Thursday, February 27, 2014

I'm Glad I'm Not Real

(by Amie L. Thomasson)

There once was a fictional character. And her name was May. May was four years old; or, at least that's what the story said. In fact, she had just been written quite recently "and so in that sense, I am a newborn fictional character" she liked to say. Especially when she was looking for a good excuse to curl up on the rug like a teeny tiny baby, suck her thumb, and bat at things in a homemade play gym.

Well May was a lovely little fictional character, bouncy, fun, very clever, and with an uncanny ability to eat olives. Put as many as you like in front of her, and they'd always be gone by the next page.

But still May was not happy, for although she appreciated the olives, she was lonely. "Why don't I have a mommy or daddy to take care of me?" she asked.

"But you do have a mother. I created you from words and pictures" her author said.

"That's NOT what I mean" the little girl sulked, and she slumped down right in the corner of the page, folding one edge over to hide herself.

"Oh alright then," the author said. And she made her a mother. A mother who loved her more than anything in the world, who taught her to paint and to laugh at herself, who sat on the floor for hours making zoos and block houses and earthquakes to destroy them. And she made her a father. A father with constant love and gentle patience, who taught her to bake banana bread and to play piano and to name every bird in the garden. And they were happy together.

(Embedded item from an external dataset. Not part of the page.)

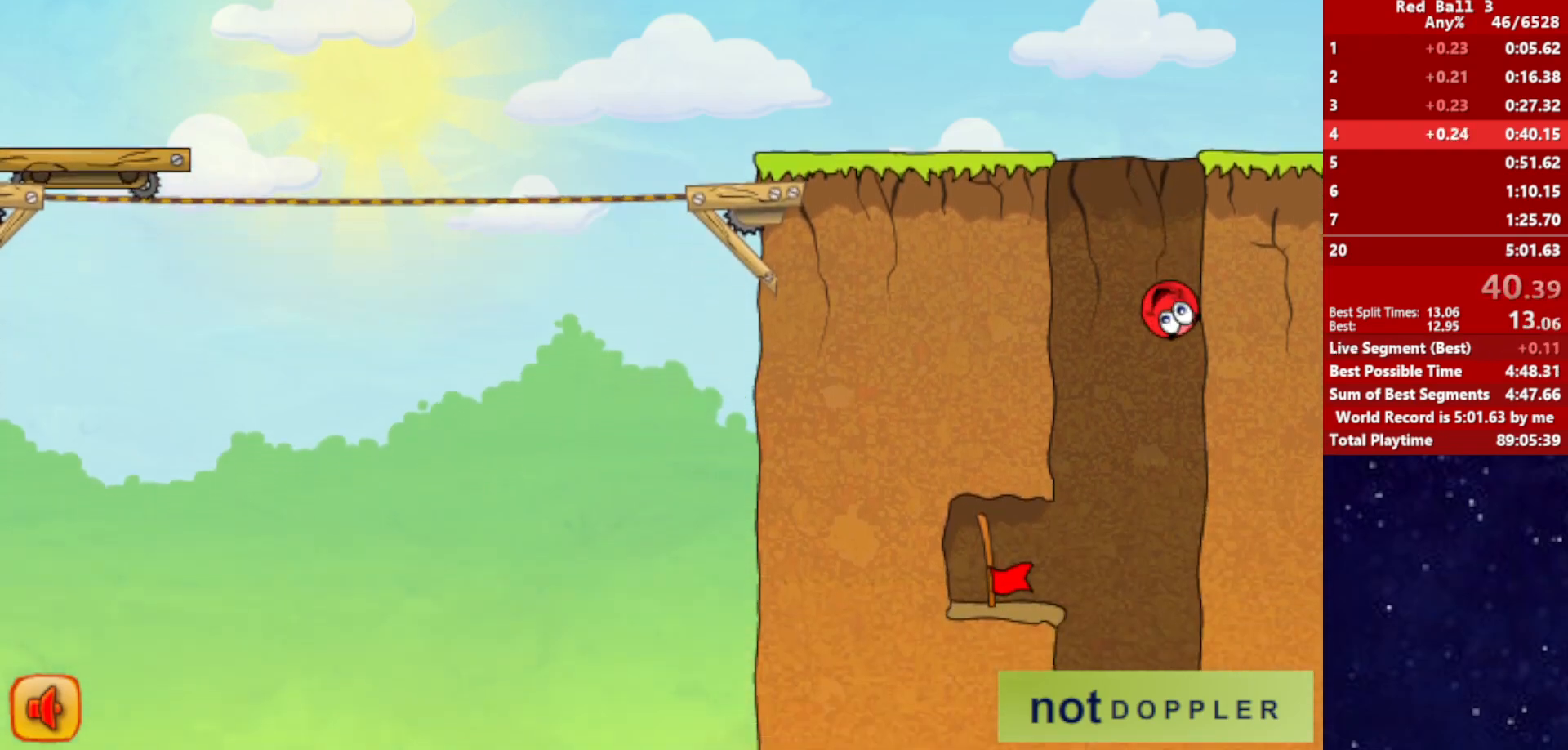
{"keys": ["left"], "events": []}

They came to live in a book. A real hardcover book, with full color pictures and shiny pages. And the book came to be on the shelves of a little girl—a four year old girl, as it happens—by the name of Natalie. The various dragons and bears who lived in tatty second hand paperbacks on lower shelves really quite envied them.

Till one day, just before bedtime, Natalie spotted the book, sticking out slightly between a board book about ducklings and something involving a circus. What's this book? She asked. She had never seen it before. "I want to read it now! Can't we read it pleeeaaase?" She asked. "Well, it's a bit late," her mommy said, "but I guess we could read just this one." And they all plumped down on Natalie's fluffy red comforter, and her daddy began to read.

As they closed the book for the night, Natalie's mommy said, "well I'm glad little May got some parents and isn't lonely anymore." "But mooommmy," Natalie protested, "she's not REAL!" Oh yeah, admitted mommy, closing the book gently and turning out the light.

"I'm glad I'm real and not just in a book." said Natalie quietly as she curled up with her blanket.

"So am I, sweetheart," her mommy agreed as she kissed her soft cheek goodnight.

Well once the book was closed little May began to cry. "What does she MEAN I'm not real?" asked May who, like most children, had forgotten those muddled early days after she was first made, those days when she was lonely. Well, her mother explained, we are just characters in a book. We do what our author writes, there’s no more to us than she's given us, and we stay in the world of these pages.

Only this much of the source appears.